What needs to be done: Your task is to return the listing below word for word, without any of its images.
===== Data to examine =====
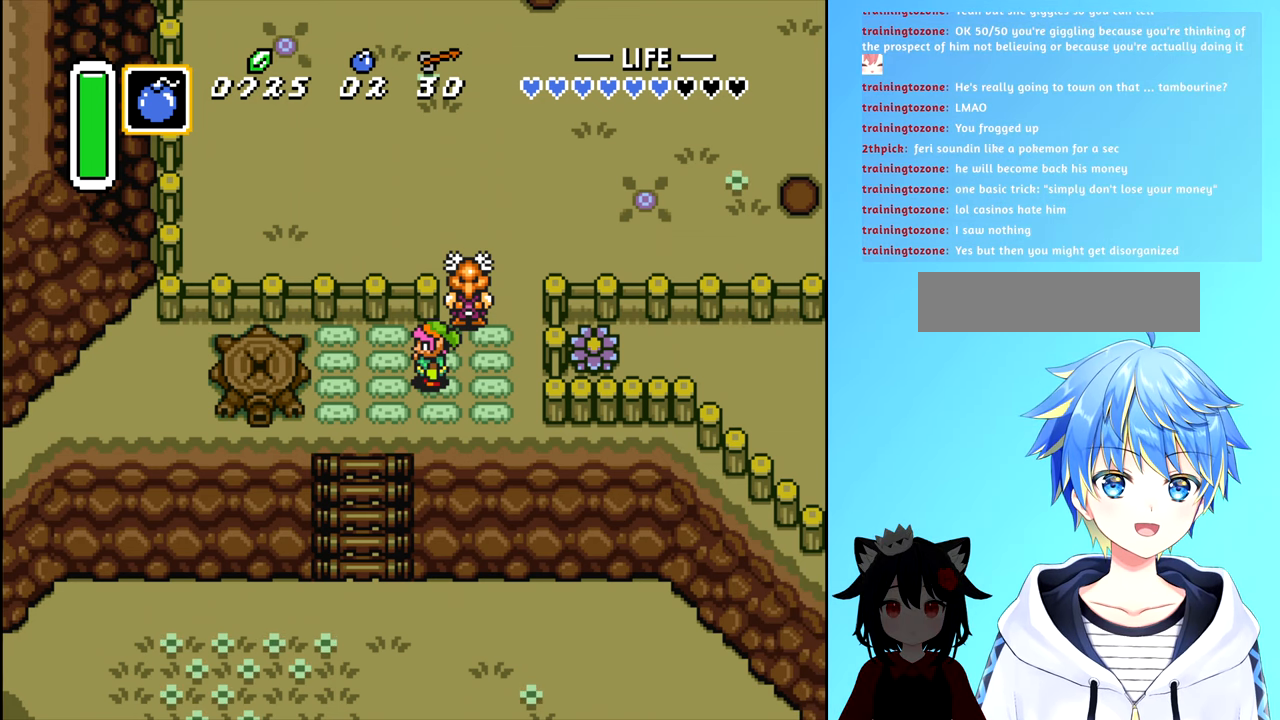
Gameplay with a controller (Nintendo layout); each line is a JSON object with the inputs held at the frame after it. "events" lists button and stick changes between this image and that frame as [ms after this image, input, new state], when the widget could be followed in between. Not read: L3 R3.
{"buttons": ["DPAD_RIGHT"], "events": [[233, "DPAD_RIGHT", "down"]]}
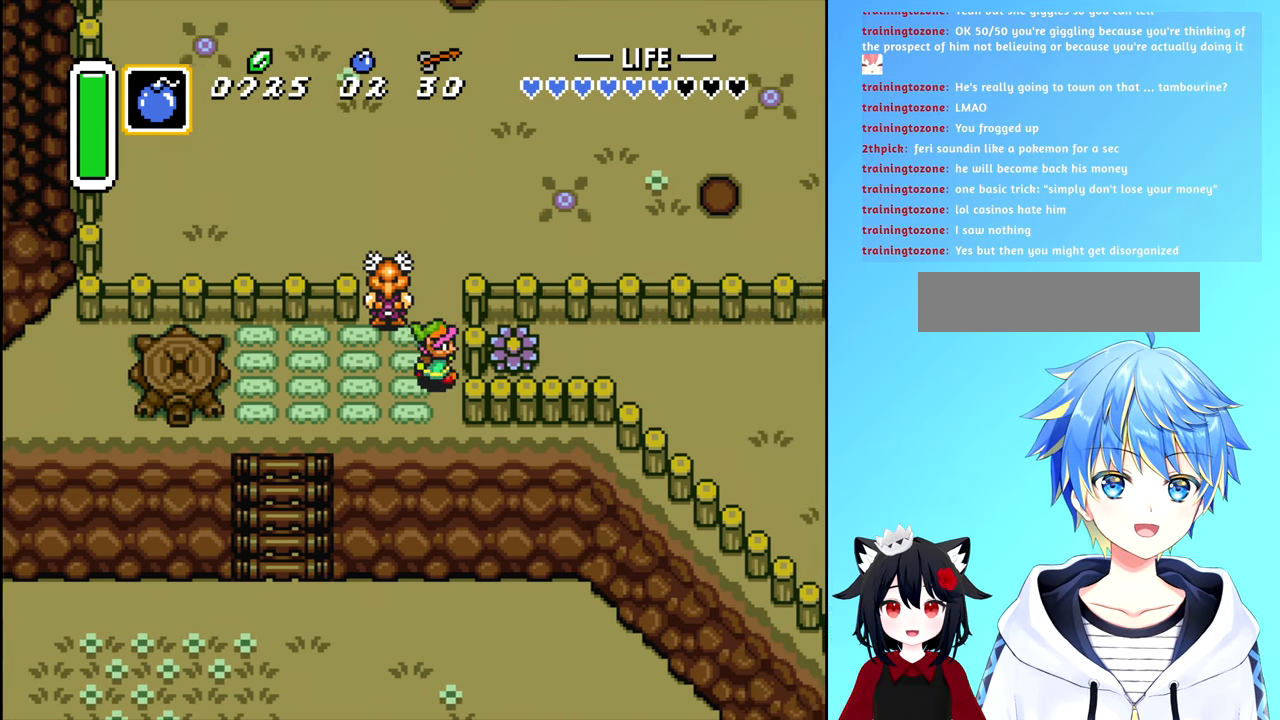
{"buttons": ["DPAD_UP"], "events": [[100, "DPAD_UP", "down"], [200, "DPAD_RIGHT", "up"]]}
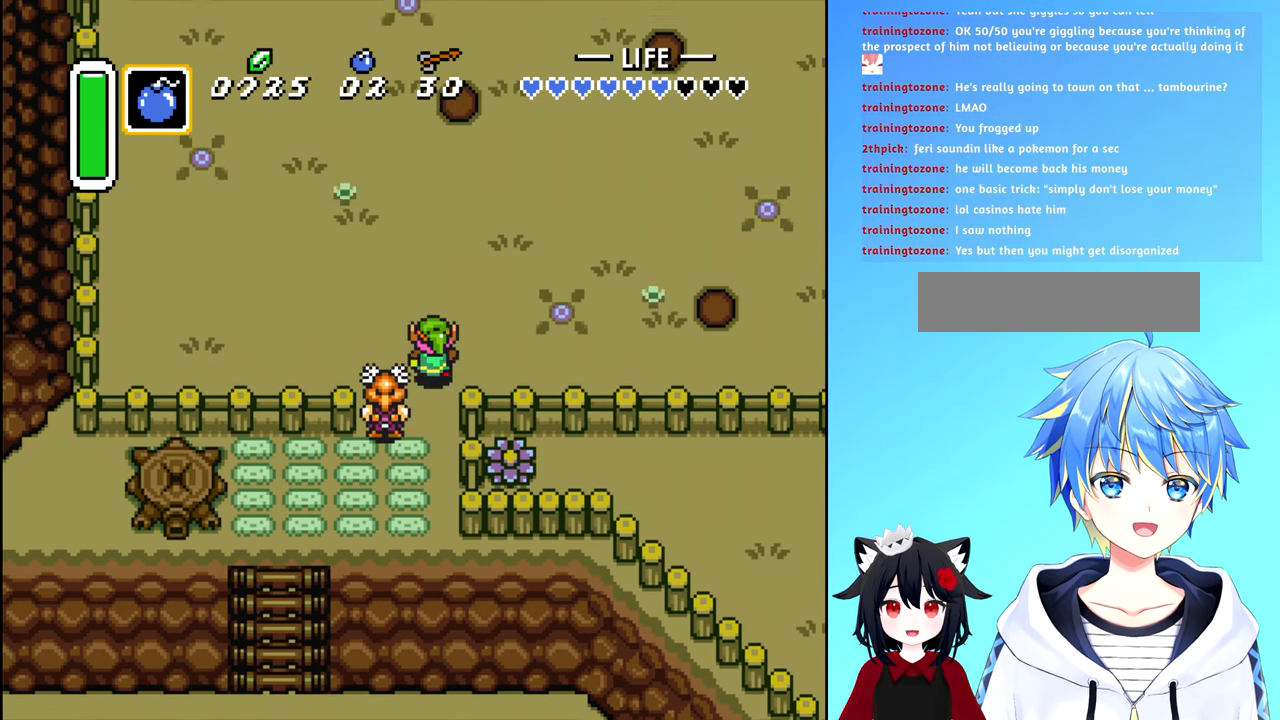
{"buttons": ["DPAD_RIGHT"], "events": [[150, "DPAD_RIGHT", "down"], [167, "DPAD_UP", "up"]]}
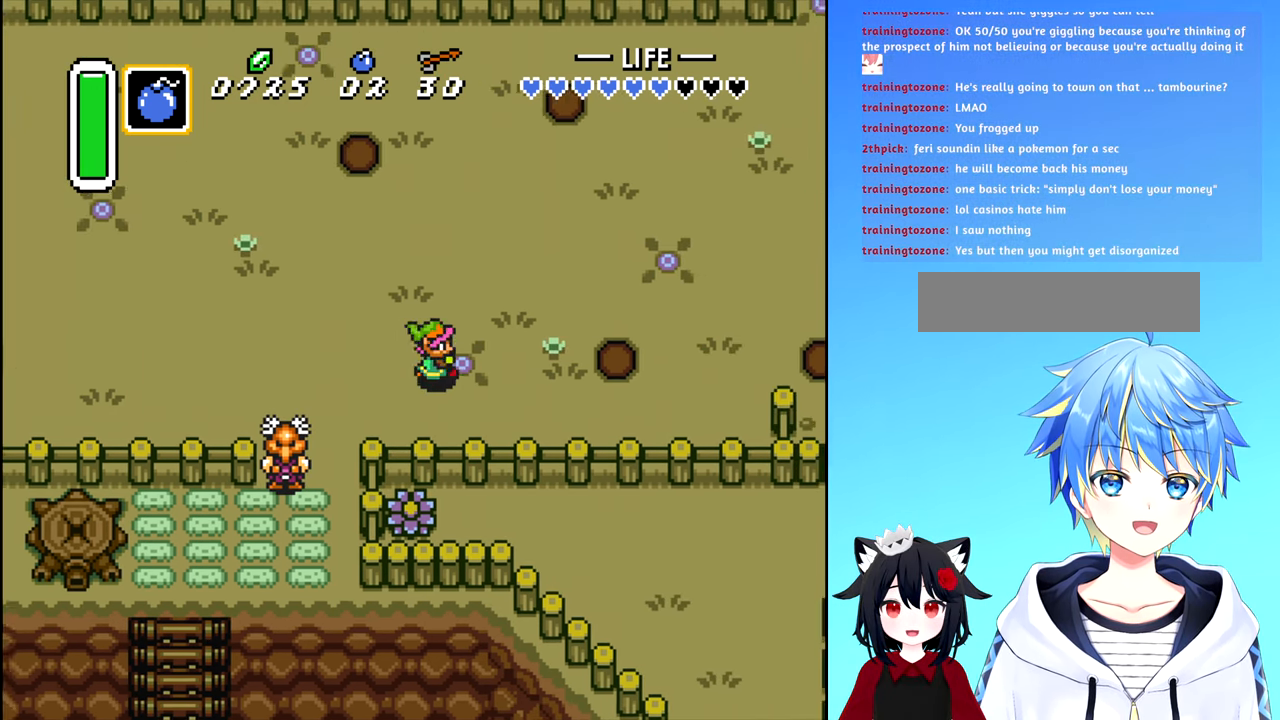
{"buttons": [], "events": [[450, "DPAD_RIGHT", "up"]]}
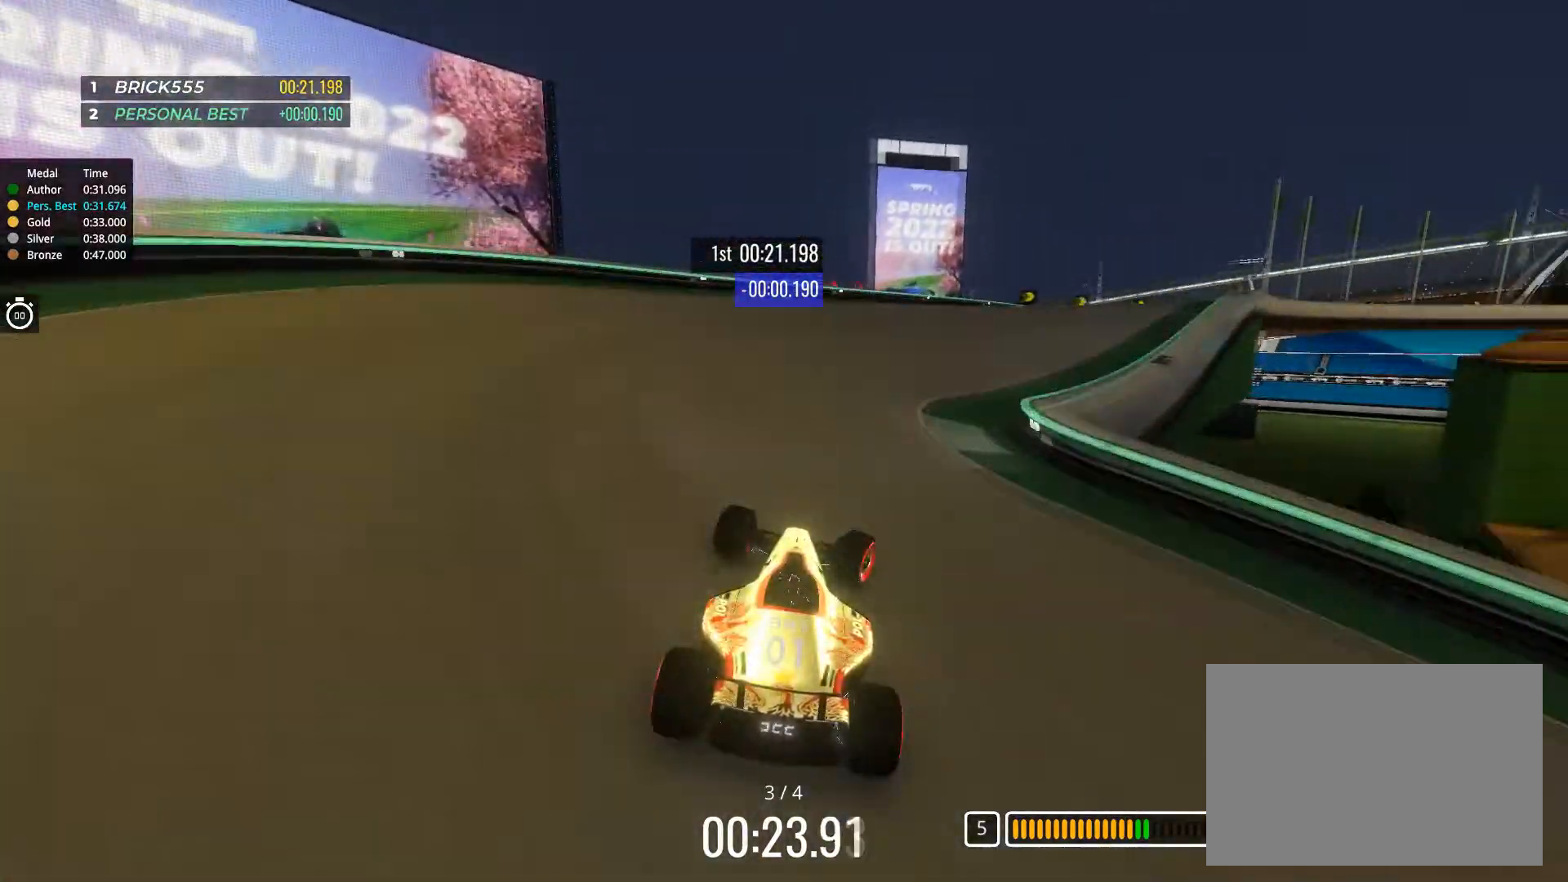
Gameplay with keyboard; each line is a JSON object with the keys held at the frame after it. "events" lists presses ("down") and releases ("up") of "down", "left", "right" and "up" between this image and that frame as [ms after this image, input, new state], when the widget could be followed in between. No other keys are recorded. Mouse input is not recorded.
{"keys": ["right", "up"], "events": [[300, "up", "up"], [450, "up", "down"]]}
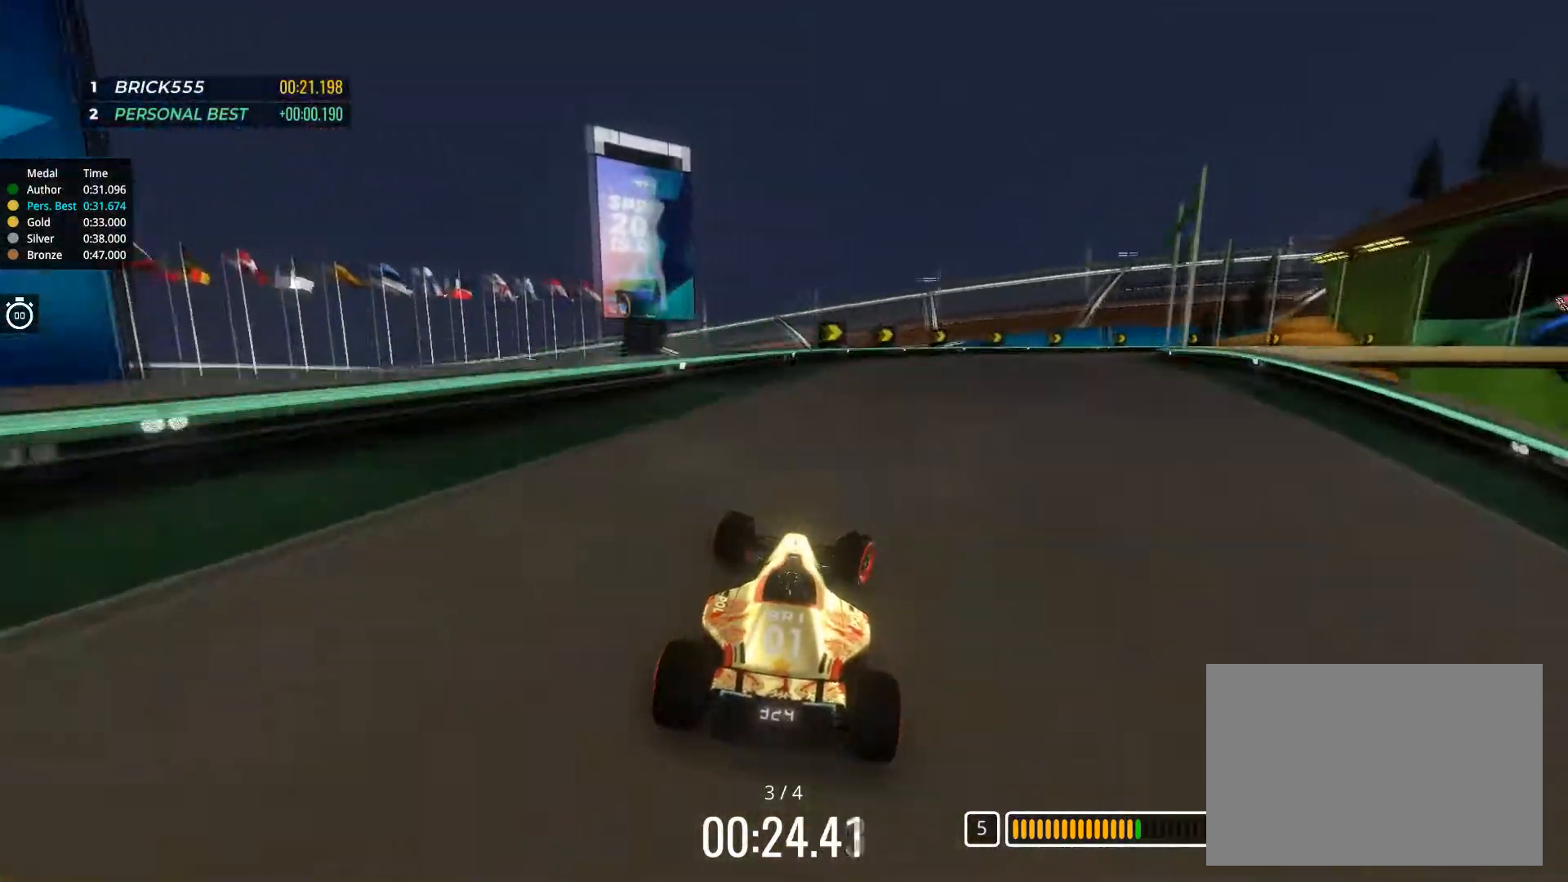
{"keys": ["right", "up"], "events": []}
=====
The completed task:
Gameplay with a controller (Nintendo layout); each line is a JSON object with the inputs held at the frame after it. "events" lists button and stick changes between this image and that frame as [ms after this image, input, new state], when the widget could be followed in between. Not read: L3 R3.
{"buttons": ["DPAD_RIGHT"], "events": [[233, "DPAD_RIGHT", "down"]]}
{"buttons": ["DPAD_UP"], "events": [[100, "DPAD_UP", "down"], [200, "DPAD_RIGHT", "up"]]}
{"buttons": ["DPAD_RIGHT"], "events": [[150, "DPAD_RIGHT", "down"], [167, "DPAD_UP", "up"]]}
{"buttons": [], "events": [[450, "DPAD_RIGHT", "up"]]}
Gameplay with keyboard; each line is a JSON object with the keys held at the frame after it. "events" lists presses ("down") and releases ("up") of "down", "left", "right" and "up" between this image and that frame as [ms after this image, input, new state], when the widget could be followed in between. No other keys are recorded. Mouse input is not recorded.
{"keys": ["right", "up"], "events": [[300, "up", "up"], [450, "up", "down"]]}
{"keys": ["right", "up"], "events": []}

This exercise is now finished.